Menurutnya, beberapa hari belakangan ini pemberitaan mengenai kekerasan seksual marak diperbincangkan oleh masyarakat. Hal tersebut dikarenakan  kasus kekerasan seksual yang semakin hari semakin bertambah sehingga diperkirakan hitungan kasus mencapai kurang lebih 431.000 kasus yang sudah dilaporkan.

Lanjut Dedi,  rancangan Undang-undang Penghapusan Kekerasan Seksual (RUU PKS) digagas pada 2012 lalu, kemudian mulai disusun Komnas perempuan, LBH Apik Jakarta, dan Forum Pengada Layanan 2014, hingga 2016 draf RUU PKS diserahkan ke DPR serta masuk ke Prolegnas prioritas. Namun, hingga saat ini dengan banyak pertimbangan dicabut dari Prolegnas prioritas pada tahun 2020 malah menimbulkan banyak pertanyaan.
Hingga saat ini, juga belum ada kebijakan yang mengakomodir hak-hak korban kekerasan seksual secara komprehensif. Kehadiran RUU PKS yang mengakomodir hak-hak korban tentu mutlak dibutuhkan sebagai payung hukum.

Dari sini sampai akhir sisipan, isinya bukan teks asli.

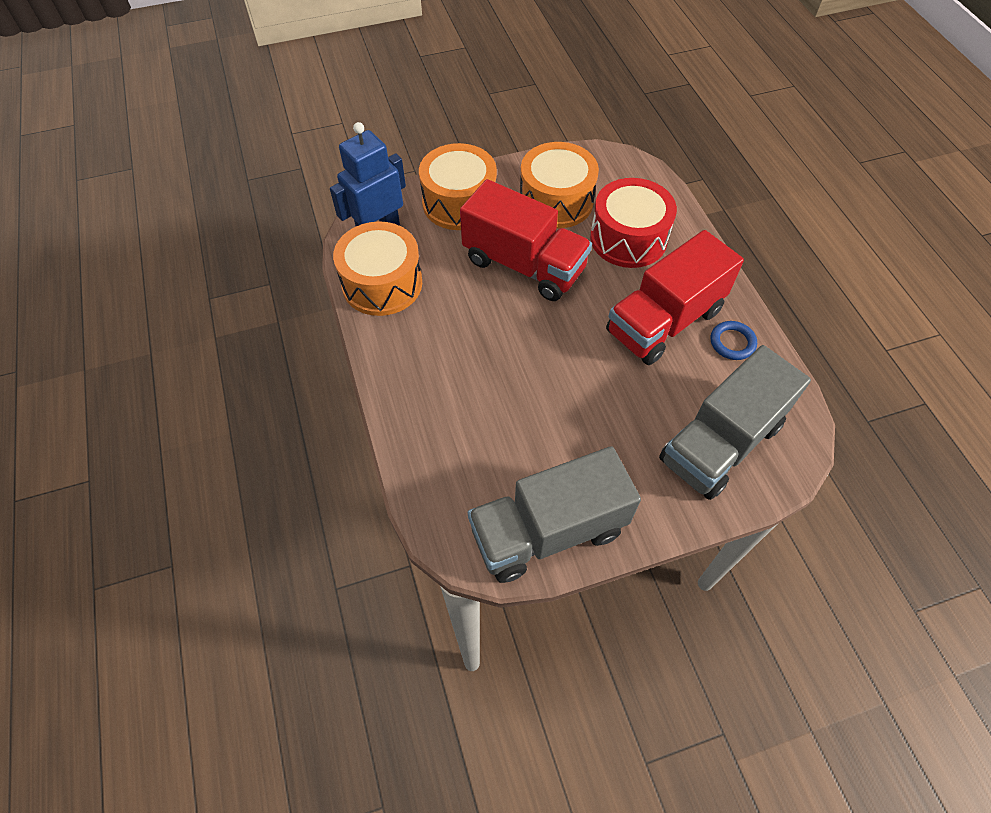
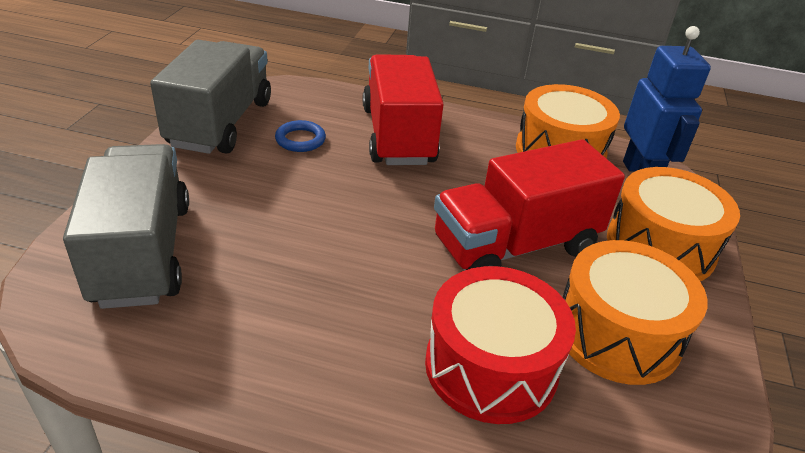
camera: 120 degrees right, 20 degrees down
(664, 321) = (324, 310): red truck -> red truck (398, 135)
(732, 342) = (226, 352): blue ring -> blue ring (300, 140)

Dedi juga menyatakan bahwa kekerasan seksual merupakan perbuatan yang tercela yang dapat berakibat pada kesengsaraan.

“Kekerasan seksual adalah setiap perbuatan merendahkan, menghina, menyerang, atau perbuatan lainnya terhadap tubuh, hasrat seksual seseorang, atau fungsi reproduksi, secara paksa, bertentangan dengan kehendak seseorang, yang menyebabkan seseorang itu tidak mampu memberikan persetujuan dalam keadaan bebas, karena ketimpangan relasi kuasa atau relasi gender, yang berakibat atau dapat berakibat penderitaan atau kesengsaraan secara fisik, psikis, seksual, kerugian secara ekonomi, sosial, budaya, dan politik,” jelas Dedi lagi.

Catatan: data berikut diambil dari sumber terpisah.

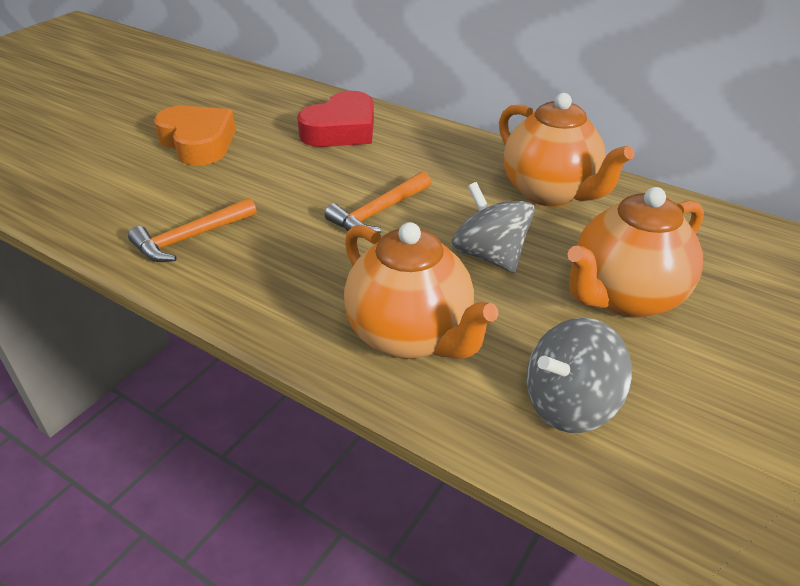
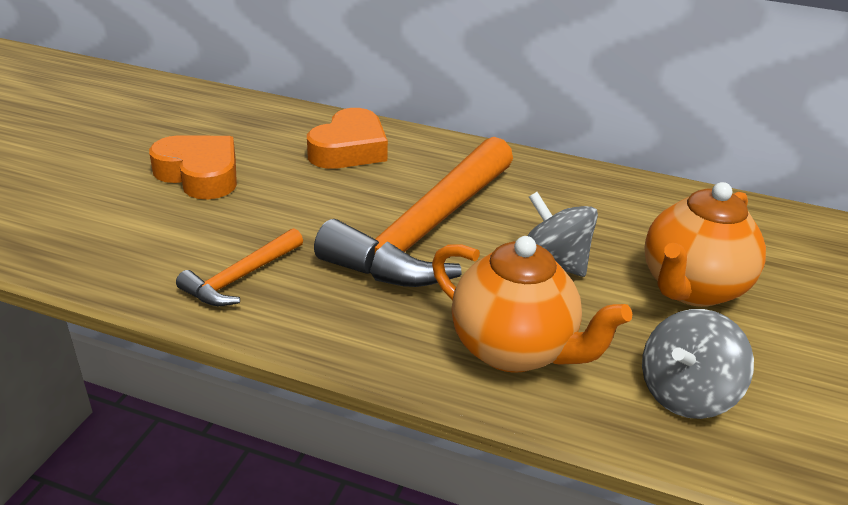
camera: 15 degrees left, 5 degrees down
(341, 130) = (349, 149): red heart -> orange heart
(378, 212) = (426, 231): orange hammer -> orange hammer, size x2.17
(550, 193) = (582, 196): orange teapot -> none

Dedi juga sempat memaparkan kekerasan seksual di mata hukum yakni pada pasal 11 ayat (2) menyatakan kekerasan seksual terdiri dari:
a. Pelecehan seksual.
b. Eksploitasi seksual.
c. Pemaksaan kontrasepsi.
d. Pemaksaan aborsi.
e. Perkosaan.
f. Pemaksaan perkawinan.
g. Pemaksaan pelacuran.
h. Perbudakan seksual.
i. Penyiksaan seksual.

Kemudian di dalam Pasal 11 Ayat (3) menyatakan, kekerasan seksual sebagaimana dimaksud pada Ayat (1) meliputi peristiwa kekerasan seksual dalam lingkup relasi personal, rumah tangga, relasi kerja, publik, termasuk yang terjadi dalam situasi konflik, bencana alam dan situasi khusus lainnya.

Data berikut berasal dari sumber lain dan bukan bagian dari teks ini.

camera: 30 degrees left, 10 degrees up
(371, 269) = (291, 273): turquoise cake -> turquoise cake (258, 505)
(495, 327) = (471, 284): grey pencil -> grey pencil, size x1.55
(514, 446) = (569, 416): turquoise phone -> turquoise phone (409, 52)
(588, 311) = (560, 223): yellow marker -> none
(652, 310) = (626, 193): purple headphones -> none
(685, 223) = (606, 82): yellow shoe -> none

Selain Dedi, Sarinah Besse selaku Kabid Sarinah mengatakan bahwa pembahasan RUU PKS masih terbentur.

“Pembahasan RUU PKS masih terbentur soal judul dan definisi kekerasan seksual. Selain itu, aturan mengenai pemidanaan juga masih menjadi perdebatan. Tujuan penghapusan kekerasan seksual adalah untuk mencegah segala bentuk kekerasan seksual. Menangani,  melindungi dan memulihkan korban, menindak pelaku, menjamin terlaksananya kewajiban negara, peran dan tanggung jawab keluarga, masyarakat, serta korporasi dalam mewujudkan lingkungan bebas kekerasan seksual,” ungkap Sarinah Besse selaku Kabid Sarinah.

Lanjut Sarinah, tindakan kekerasan seksual termasuk yang terjadi dalam lingkup relasi personal, rumah tangga, relasi kerja, publik, termasuk yang terjadi dalam situasi konflik, bencana alam, dan situasi khusus lainnya Ketentuan mengenai hak korban, keluarga korban, dan saksi kekerasan seksual juga dijelaskan secara gamblang pada pasal 21 hingga 41. Hal ini merupakan alasan mengapa RUU PKS harus disahkan. Karena RUU PKS membahas secara detail mengenai kekerasan seksual yang sangat bisa membantu mengurangi angka kekerasan seksual.

GMNI DPC Tanjungpinang-Bintan menduga sementara ini semua fraksi sudah berkomitmen RUU PKS akan dimasukkan kembali ke Prolegnas prioritas pada tahun 2021 yang akan disahkan pada Oktober 2020 dengan alasan karena komisi VIII tidak bisa menyusun Draf RUU dan naskah akademik di tahun 2020.